[Problem] In the records below, find the line that holds "開場 10:45 / 開演 11:00". Restate it and every later line exactly, stopping at the end and skipping pictures.

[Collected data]
•••
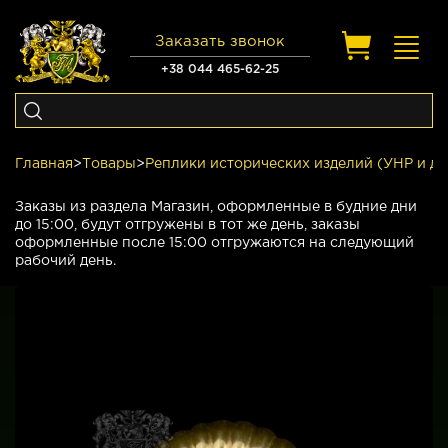
Заказать звонок
Toggl
navig
+38 044 465-62-25
Главная
>
Товары
>
Реплики исторических изделий (УНР и др
Заказы из раздела Магазин, оформленные в будние дни
до 15:00, будут отгружены в тот же день, заказы
оформленные после 15:00 отгружаются на следующий
рабочий день.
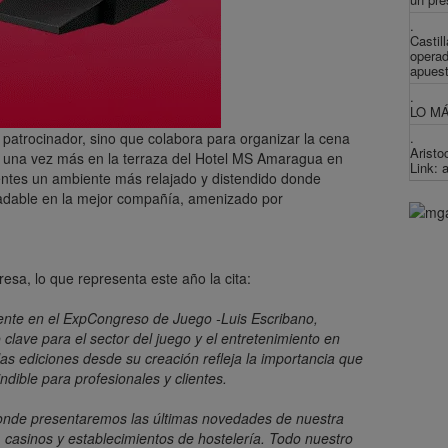
.
Castil
operad
apues
.
LO MÁ
.
atrocinador, sino que colabora para organizar la cena
Aristo
r una vez más en la terraza del Hotel MS Amaragua en
Link: 
tentes un ambiente más relajado y distendido donde
radable en la mejor compañía, amenizado por
sa, lo que representa este año la cita:
nte en el ExpCongreso de Juego -Luis Escribano,
lave para el sector del juego y el entretenimiento en
las ediciones desde su creación refleja la importancia que
dible para profesionales y clientes.
onde presentaremos las últimas novedades de nuestra
casinos y establecimientos de hostelería. Todo nuestro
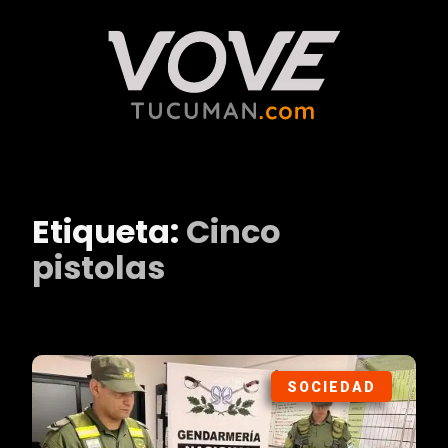
Etiqueta:
Cinco
pistolas
SOCIEDAD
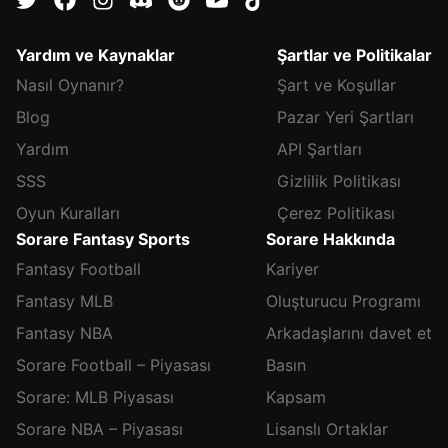
Yardım ve Kaynaklar
Şartlar ve Politikalar
Nasıl Oynanır?
Şart ve Koşullar
Blog
Pazar Yeri Şartları
Yardım
API Şartları
SSS
Gizlilik Politikası
Oyun Kuralları
Çerez Politikası
Sorare Fantasy Sports
Sorare Hakkında
Fantasy Football
Kariyer
Fantasy MLB
Oluşturucu Programı
Fantasy NBA
Arkadaşlarını davet et
Sorare Football – Piyasası
Basın
Sorare: MLB Piyasası
Kapsam
Sorare NBA – Piyasası
Lisanslı Ortaklar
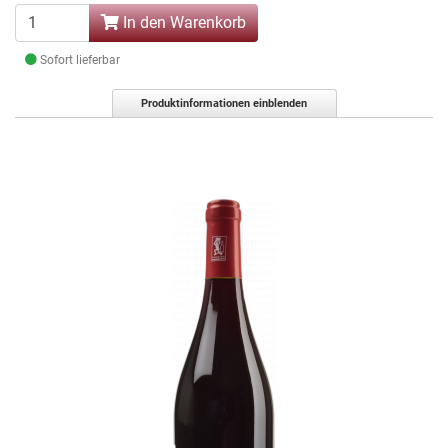
In den Warenkorb
Sofort lieferbar
Produktinformationen einblenden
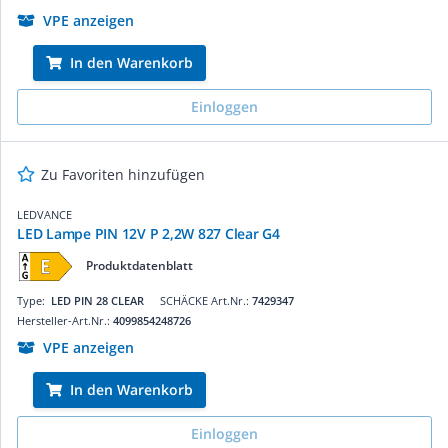
VPE anzeigen
In den Warenkorb
Einloggen
Zu Favoriten hinzufügen
LEDVANCE
LED Lampe PIN 12V P 2,2W 827 Clear G4
Produktdatenblatt
Type:
LED PIN 28 CLEAR
SCHÄCKE Art.Nr.:
7429347
Hersteller-Art.Nr.:
4099854248726
VPE anzeigen
In den Warenkorb
Einloggen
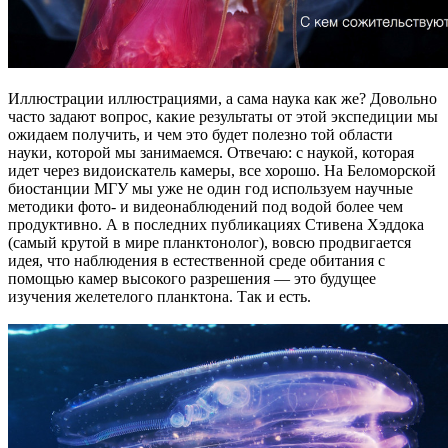
Иллюстрации иллюстрациями, а сама наука как же? Довольно
часто задают вопрос, какие результаты от этой экспедиции мы
ожидаем получить, и чем это будет полезно той области
науки, которой мы занимаемся. Отвечаю: с наукой, которая
идет через видоискатель камеры, все хорошо. На Беломорской
биостанции МГУ мы уже не один год используем научные
методики фото- и видеонаблюдений под водой более чем
продуктивно. А в последних публикациях Стивена Хэддока
(самый крутой в мире планктонолог), вовсю продвигается
идея, что наблюдения в естественной среде обитания с
помощью камер высокого разрешения — это будущее
изучения желетелого планктона. Так и есть.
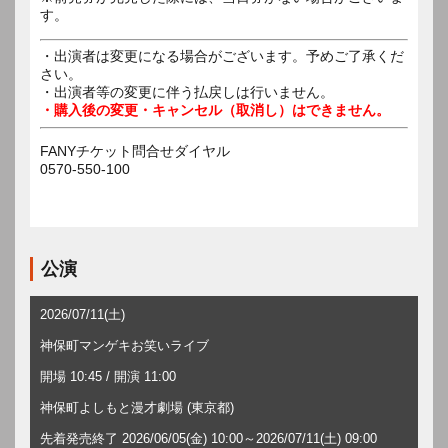
す。
・出演者は変更になる場合がございます。予めご了承くだ
さい。
・出演者等の変更に伴う払戻しは行いません。
・購入後の変更・キャンセル（取消し）はできません。
FANYチケット問合せダイヤル
0570-550-100
公演
2026/07/11(土)
神保町マンゲキお笑いライブ
開場 10:45 / 開演 11:00
神保町よしもと漫才劇場 (東京都)
先着発売終了 2026/06/05(金) 10:00～2026/07/11(土) 09:00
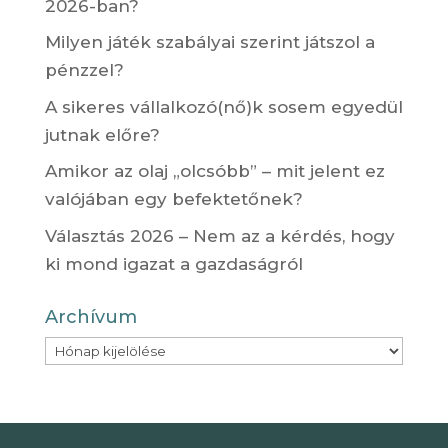
2026-ban?
Milyen játék szabályai szerint játszol a
pénzzel?
A sikeres vállalkozó(nő)k sosem egyedül
jutnak előre?
Amikor az olaj „olcsóbb” – mit jelent ez
valójában egy befektetőnek?
Választás 2026 – Nem az a kérdés, hogy
ki mond igazat a gazdaságról
Archívum
Archívum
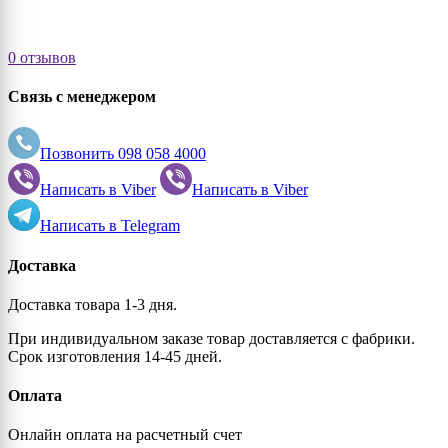
0 отзывов
Связь с менеджером
Позвонить
098 058 4000
Написать в
Viber
Написать в
Viber
Написать в
Telegram
Доставка
Доставка товара 1-3 дня.
При индивидуальном заказе товар доставляется с фабрики.
Срок изготовления 14-45 дней.
Оплата
Онлайн оплата на расчетный счет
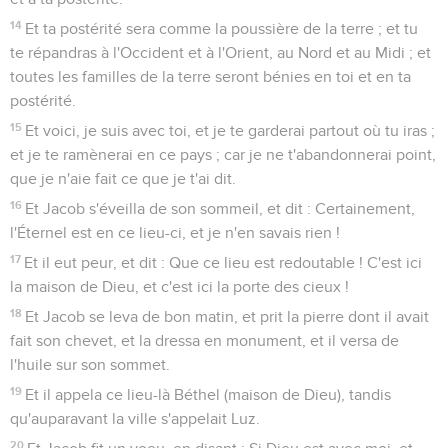
14
Et ta postérité sera comme la poussière de la terre ; et tu
te répandras à l'Occident et à l'Orient, au Nord et au Midi ; et
toutes les familles de la terre seront bénies en toi et en ta
postérité.
15
Et voici, je suis avec toi, et je te garderai partout où tu iras ;
et je te ramènerai en ce pays ; car je ne t'abandonnerai point,
que je n'aie fait ce que je t'ai dit.
16
Et Jacob s'éveilla de son sommeil, et dit : Certainement,
l'Éternel est en ce lieu-ci, et je n'en savais rien !
17
Et il eut peur, et dit : Que ce lieu est redoutable ! C'est ici
la maison de Dieu, et c'est ici la porte des cieux !
18
Et Jacob se leva de bon matin, et prit la pierre dont il avait
fait son chevet, et la dressa en monument, et il versa de
l'huile sur son sommet.
19
Et il appela ce lieu-là Béthel (maison de Dieu), tandis
qu'auparavant la ville s'appelait Luz.
20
•••
[Solution below]
開場 10:45 / 開演 11:00
神保町よしもと漫才劇場 (東京都)
先着発売終了 2026/06/05(金) 10:00～2026/07/11(土) 09:00
2026-ban?
Milyen játék szabályai szerint játszol a
pénzzel?
A sikeres vállalkozó(nő)k sosem egyedül
jutnak előre?
Amikor az olaj „olcsóbb” – mit jelent ez
valójában egy befektetőnek?
Választás 2026 – Nem az a kérdés, hogy
ki mond igazat a gazdaságról
Archívum
Archívum
0 отзывов
Связь с менеджером
Позвонить
098 058 4000
Написать в
Viber
Написать в
Viber
Написать в
Telegram
Доставка
Доставка товара 1-3 дня.
При индивидуальном заказе товар доставляется с фабрики.
Срок изготовления 14-45 дней.
Оплата
Онлайн оплата на расчетный счет
14
Et ta postérité sera comme la poussière de la terre ; et tu
te répandras à l'Occident et à l'Orient, au Nord et au Midi ; et
toutes les familles de la terre seront bénies en toi et en ta
postérité.
15
Et voici, je suis avec toi, et je te garderai partout où tu iras ;
et je te ramènerai en ce pays ; car je ne t'abandonnerai point,
que je n'aie fait ce que je t'ai dit.
16
Et Jacob s'éveilla de son sommeil, et dit : Certainement,
l'Éternel est en ce lieu-ci, et je n'en savais rien !
17
Et il eut peur, et dit : Que ce lieu est redoutable ! C'est ici
la maison de Dieu, et c'est ici la porte des cieux !
18
Et Jacob se leva de bon matin, et prit la pierre dont il avait
fait son chevet, et la dressa en monument, et il versa de
l'huile sur son sommet.
19
Et il appela ce lieu-là Béthel (maison de Dieu), tandis
qu'auparavant la ville s'appelait Luz.
20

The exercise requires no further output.